### [Your assignment]
Recast the lines from the beginning of the records up to and including the line containing "Which series has the widest spread of Y" as a JSON list of strings, one string per line, leaving out blank lines.

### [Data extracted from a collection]
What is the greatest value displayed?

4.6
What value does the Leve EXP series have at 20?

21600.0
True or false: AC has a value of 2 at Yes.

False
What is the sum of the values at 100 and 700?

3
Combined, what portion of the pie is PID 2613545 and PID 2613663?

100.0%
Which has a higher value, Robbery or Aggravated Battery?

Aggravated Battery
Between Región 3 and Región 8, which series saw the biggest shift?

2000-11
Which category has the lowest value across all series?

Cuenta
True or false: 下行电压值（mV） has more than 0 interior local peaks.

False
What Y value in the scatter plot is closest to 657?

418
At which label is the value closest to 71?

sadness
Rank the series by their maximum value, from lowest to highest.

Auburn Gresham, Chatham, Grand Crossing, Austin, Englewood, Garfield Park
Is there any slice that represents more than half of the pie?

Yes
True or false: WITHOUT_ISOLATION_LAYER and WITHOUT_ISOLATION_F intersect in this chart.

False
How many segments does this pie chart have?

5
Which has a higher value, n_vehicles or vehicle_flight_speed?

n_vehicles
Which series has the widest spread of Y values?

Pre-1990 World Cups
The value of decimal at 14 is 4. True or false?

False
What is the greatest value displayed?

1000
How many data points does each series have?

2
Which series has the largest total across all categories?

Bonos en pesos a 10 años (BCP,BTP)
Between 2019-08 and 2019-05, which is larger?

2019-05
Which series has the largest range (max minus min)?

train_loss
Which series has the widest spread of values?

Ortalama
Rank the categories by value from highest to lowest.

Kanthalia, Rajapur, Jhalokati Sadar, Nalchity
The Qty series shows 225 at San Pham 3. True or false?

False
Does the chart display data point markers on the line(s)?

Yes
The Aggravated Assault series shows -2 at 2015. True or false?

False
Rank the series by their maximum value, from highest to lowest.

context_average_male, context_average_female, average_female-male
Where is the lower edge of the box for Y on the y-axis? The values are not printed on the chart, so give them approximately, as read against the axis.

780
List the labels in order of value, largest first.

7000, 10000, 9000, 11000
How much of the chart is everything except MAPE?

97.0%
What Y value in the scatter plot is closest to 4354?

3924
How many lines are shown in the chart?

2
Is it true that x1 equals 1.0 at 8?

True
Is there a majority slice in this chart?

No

### [Your solution]
[
  "What is the greatest value displayed?",
  "4.6",
  "What value does the Leve EXP series have at 20?",
  "21600.0",
  "True or false: AC has a value of 2 at Yes.",
  "False",
  "What is the sum of the values at 100 and 700?",
  "3",
  "Combined, what portion of the pie is PID 2613545 and PID 2613663?",
  "100.0%",
  "Which has a higher value, Robbery or Aggravated Battery?",
  "Aggravated Battery",
  "Between Región 3 and Región 8, which series saw the biggest shift?",
  "2000-11",
  "Which category has the lowest value across all series?",
  "Cuenta",
  "True or false: 下行电压值（mV） has more than 0 interior local peaks.",
  "False",
  "What Y value in the scatter plot is closest to 657?",
  "418",
  "At which label is the value closest to 71?",
  "sadness",
  "Rank the series by their maximum value, from lowest to highest.",
  "Auburn Gresham, Chatham, Grand Crossing, Austin, Englewood, Garfield Park",
  "Is there any slice that represents more than half of the pie?",
  "Yes",
  "True or false: WITHOUT_ISOLATION_LAYER and WITHOUT_ISOLATION_F intersect in this chart.",
  "False",
  "How many segments does this pie chart have?",
  "5",
  "Which has a higher value, n_vehicles or vehicle_flight_speed?",
  "n_vehicles",
  "Which series has the widest spread of Y values?"
]